_AIM OF THE EXERCISE_. Each entry below is to be written out exactly, and the pictures are to be left out.

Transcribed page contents

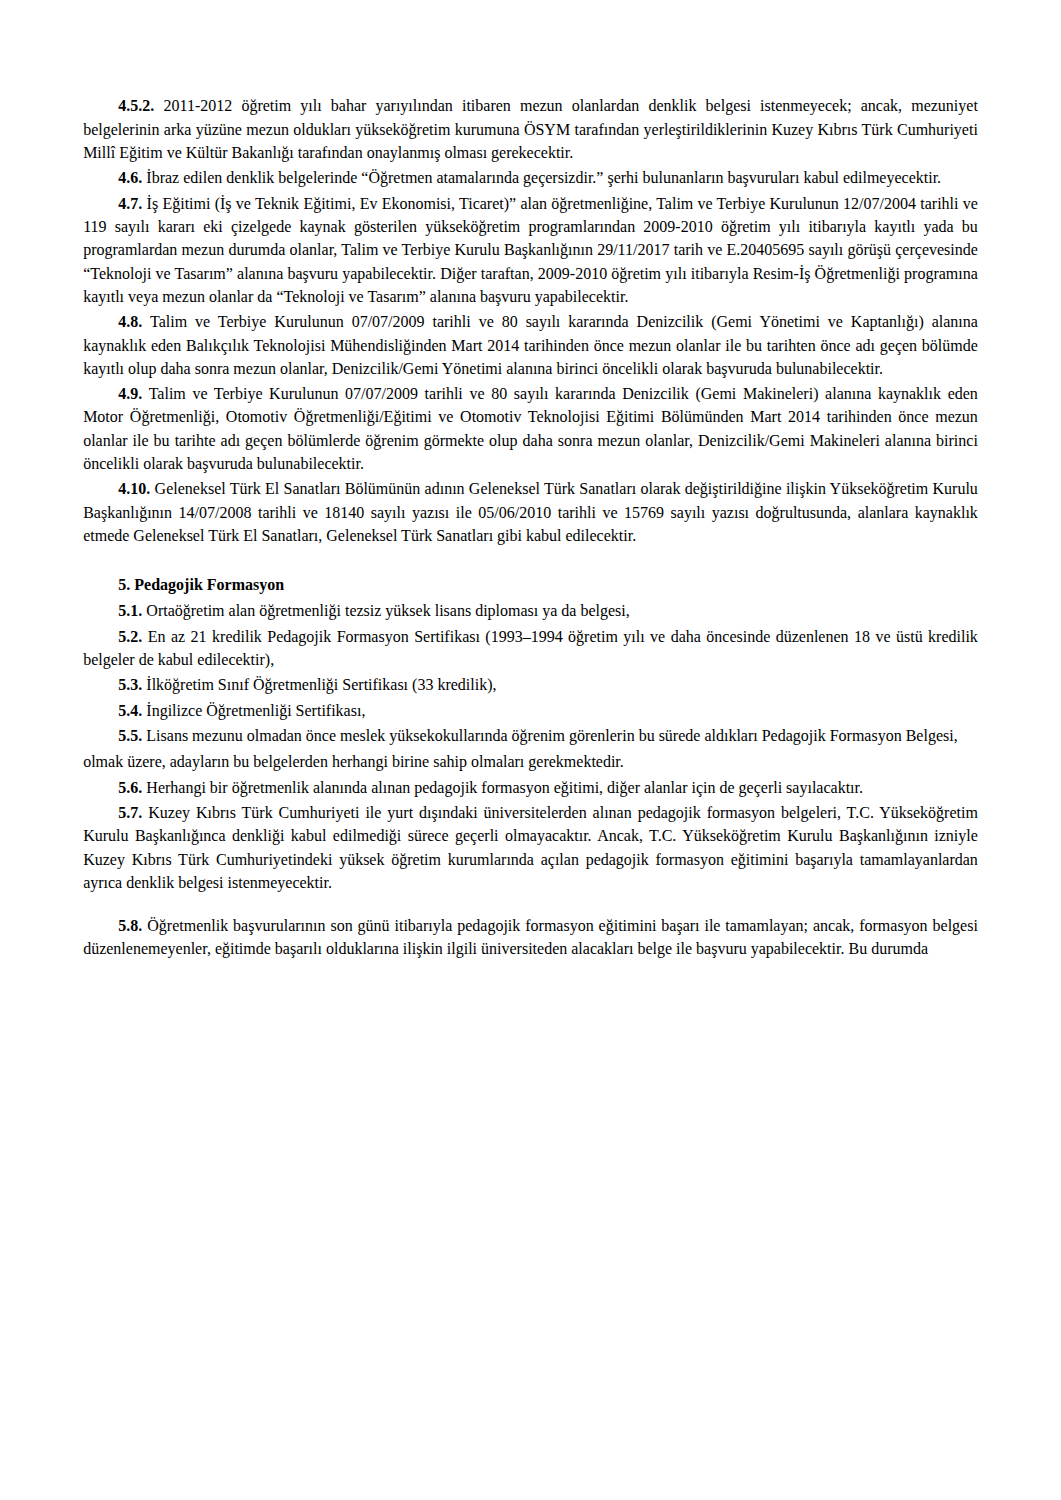4.5.2. 2011-2012 öğretim yılı bahar yarıyılından itibaren mezun olanlardan denklik belgesi istenmeyecek; ancak, mezuniyet belgelerinin arka yüzüne mezun oldukları yükseköğretim kurumuna ÖSYM tarafından yerleştirildiklerinin Kuzey Kıbrıs Türk Cumhuriyeti Millî Eğitim ve Kültür Bakanlığı tarafından onaylanmış olması gerekecektir.
4.6. İbraz edilen denklik belgelerinde “Öğretmen atamalarında geçersizdir.” şerhi bulunanların başvuruları kabul edilmeyecektir.
4.7. İş Eğitimi (İş ve Teknik Eğitimi, Ev Ekonomisi, Ticaret)” alan öğretmenliğine, Talim ve Terbiye Kurulunun 12/07/2004 tarihli ve 119 sayılı kararı eki çizelgede kaynak gösterilen yükseköğretim programlarından 2009-2010 öğretim yılı itibarıyla kayıtlı yada bu programlardan mezun durumda olanlar, Talim ve Terbiye Kurulu Başkanlığının 29/11/2017 tarih ve E.20405695 sayılı görüşü çerçevesinde “Teknoloji ve Tasarım” alanına başvuru yapabilecektir. Diğer taraftan, 2009-2010 öğretim yılı itibarıyla Resim-İş Öğretmenliği programına kayıtlı veya mezun olanlar da “Teknoloji ve Tasarım” alanına başvuru yapabilecektir.
4.8. Talim ve Terbiye Kurulunun 07/07/2009 tarihli ve 80 sayılı kararında Denizcilik (Gemi Yönetimi ve Kaptanlığı) alanına kaynaklık eden Balıkçılık Teknolojisi Mühendisliğinden Mart 2014 tarihinden önce mezun olanlar ile bu tarihten önce adı geçen bölümde kayıtlı olup daha sonra mezun olanlar, Denizcilik/Gemi Yönetimi alanına birinci öncelikli olarak başvuruda bulunabilecektir.
4.9. Talim ve Terbiye Kurulunun 07/07/2009 tarihli ve 80 sayılı kararında Denizcilik (Gemi Makineleri) alanına kaynaklık eden Motor Öğretmenliği, Otomotiv Öğretmenliği/Eğitimi ve Otomotiv Teknolojisi Eğitimi Bölümünden Mart 2014 tarihinden önce mezun olanlar ile bu tarihte adı geçen bölümlerde öğrenim görmekte olup daha sonra mezun olanlar, Denizcilik/Gemi Makineleri alanına birinci öncelikli olarak başvuruda bulunabilecektir.
4.10. Geleneksel Türk El Sanatları Bölümünün adının Geleneksel Türk Sanatları olarak değiştirildiğine ilişkin Yükseköğretim Kurulu Başkanlığının 14/07/2008 tarihli ve 18140 sayılı yazısı ile 05/06/2010 tarihli ve 15769 sayılı yazısı doğrultusunda, alanlara kaynaklık etmede Geleneksel Türk El Sanatları, Geleneksel Türk Sanatları gibi kabul edilecektir.
5. Pedagojik Formasyon
5.1. Ortaöğretim alan öğretmenliği tezsiz yüksek lisans diploması ya da belgesi,
5.2. En az 21 kredilik Pedagojik Formasyon Sertifikası (1993–1994 öğretim yılı ve daha öncesinde düzenlenen 18 ve üstü kredilik belgeler de kabul edilecektir),
5.3. İlköğretim Sınıf Öğretmenliği Sertifikası (33 kredilik),
5.4. İngilizce Öğretmenliği Sertifikası,
5.5. Lisans mezunu olmadan önce meslek yüksekokullarında öğrenim görenlerin bu sürede aldıkları Pedagojik Formasyon Belgesi,
olmak üzere, adayların bu belgelerden herhangi birine sahip olmaları gerekmektedir.
5.6. Herhangi bir öğretmenlik alanında alınan pedagojik formasyon eğitimi, diğer alanlar için de geçerli sayılacaktır.
5.7. Kuzey Kıbrıs Türk Cumhuriyeti ile yurt dışındaki üniversitelerden alınan pedagojik formasyon belgeleri, T.C. Yükseköğretim Kurulu Başkanlığınca denkliği kabul edilmediği sürece geçerli olmayacaktır. Ancak, T.C. Yükseköğretim Kurulu Başkanlığının izniyle Kuzey Kıbrıs Türk Cumhuriyetindeki yüksek öğretim kurumlarında açılan pedagojik formasyon eğitimini başarıyla tamamlayanlardan ayrıca denklik belgesi istenmeyecektir.
5.8. Öğretmenlik başvurularının son günü itibarıyla pedagojik formasyon eğitimini başarı ile tamamlayan; ancak, formasyon belgesi düzenlenemeyenler, eğitimde başarılı olduklarına ilişkin ilgili üniversiteden alacakları belge ile başvuru yapabilecektir. Bu durumda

_RESULT OF THE EXERCISE_.
4.5.2. 2011-2012 öğretim yılı bahar yarıyılından itibaren mezun olanlardan denklik belgesi istenmeyecek; ancak, mezuniyet belgelerinin arka yüzüne mezun oldukları yükseköğretim kurumuna ÖSYM tarafından yerleştirildiklerinin Kuzey Kıbrıs Türk Cumhuriyeti Millî Eğitim ve Kültür Bakanlığı tarafından onaylanmış olması gerekecektir.
4.6. İbraz edilen denklik belgelerinde “Öğretmen atamalarında geçersizdir.” şerhi bulunanların başvuruları kabul edilmeyecektir.
4.7. İş Eğitimi (İş ve Teknik Eğitimi, Ev Ekonomisi, Ticaret)” alan öğretmenliğine, Talim ve Terbiye Kurulunun 12/07/2004 tarihli ve 119 sayılı kararı eki çizelgede kaynak gösterilen yükseköğretim programlarından 2009-2010 öğretim yılı itibarıyla kayıtlı yada bu programlardan mezun durumda olanlar, Talim ve Terbiye Kurulu Başkanlığının 29/11/2017 tarih ve E.20405695 sayılı görüşü çerçevesinde “Teknoloji ve Tasarım” alanına başvuru yapabilecektir. Diğer taraftan, 2009-2010 öğretim yılı itibarıyla Resim-İş Öğretmenliği programına kayıtlı veya mezun olanlar da “Teknoloji ve Tasarım” alanına başvuru yapabilecektir.
4.8. Talim ve Terbiye Kurulunun 07/07/2009 tarihli ve 80 sayılı kararında Denizcilik (Gemi Yönetimi ve Kaptanlığı) alanına kaynaklık eden Balıkçılık Teknolojisi Mühendisliğinden Mart 2014 tarihinden önce mezun olanlar ile bu tarihten önce adı geçen bölümde kayıtlı olup daha sonra mezun olanlar, Denizcilik/Gemi Yönetimi alanına birinci öncelikli olarak başvuruda bulunabilecektir.
4.9. Talim ve Terbiye Kurulunun 07/07/2009 tarihli ve 80 sayılı kararında Denizcilik (Gemi Makineleri) alanına kaynaklık eden Motor Öğretmenliği, Otomotiv Öğretmenliği/Eğitimi ve Otomotiv Teknolojisi Eğitimi Bölümünden Mart 2014 tarihinden önce mezun olanlar ile bu tarihte adı geçen bölümlerde öğrenim görmekte olup daha sonra mezun olanlar, Denizcilik/Gemi Makineleri alanına birinci öncelikli olarak başvuruda bulunabilecektir.
4.10. Geleneksel Türk El Sanatları Bölümünün adının Geleneksel Türk Sanatları olarak değiştirildiğine ilişkin Yükseköğretim Kurulu Başkanlığının 14/07/2008 tarihli ve 18140 sayılı yazısı ile 05/06/2010 tarihli ve 15769 sayılı yazısı doğrultusunda, alanlara kaynaklık etmede Geleneksel Türk El Sanatları, Geleneksel Türk Sanatları gibi kabul edilecektir.
5. Pedagojik Formasyon
5.1. Ortaöğretim alan öğretmenliği tezsiz yüksek lisans diploması ya da belgesi,
5.2. En az 21 kredilik Pedagojik Formasyon Sertifikası (1993–1994 öğretim yılı ve daha öncesinde düzenlenen 18 ve üstü kredilik belgeler de kabul edilecektir),
5.3. İlköğretim Sınıf Öğretmenliği Sertifikası (33 kredilik),
5.4. İngilizce Öğretmenliği Sertifikası,
5.5. Lisans mezunu olmadan önce meslek yüksekokullarında öğrenim görenlerin bu sürede aldıkları Pedagojik Formasyon Belgesi,
olmak üzere, adayların bu belgelerden herhangi birine sahip olmaları gerekmektedir.
5.6. Herhangi bir öğretmenlik alanında alınan pedagojik formasyon eğitimi, diğer alanlar için de geçerli sayılacaktır.
5.7. Kuzey Kıbrıs Türk Cumhuriyeti ile yurt dışındaki üniversitelerden alınan pedagojik formasyon belgeleri, T.C. Yükseköğretim Kurulu Başkanlığınca denkliği kabul edilmediği sürece geçerli olmayacaktır. Ancak, T.C. Yükseköğretim Kurulu Başkanlığının izniyle Kuzey Kıbrıs Türk Cumhuriyetindeki yüksek öğretim kurumlarında açılan pedagojik formasyon eğitimini başarıyla tamamlayanlardan ayrıca denklik belgesi istenmeyecektir.
5.8. Öğretmenlik başvurularının son günü itibarıyla pedagojik formasyon eğitimini başarı ile tamamlayan; ancak, formasyon belgesi düzenlenemeyenler, eğitimde başarılı olduklarına ilişkin ilgili üniversiteden alacakları belge ile başvuru yapabilecektir. Bu durumda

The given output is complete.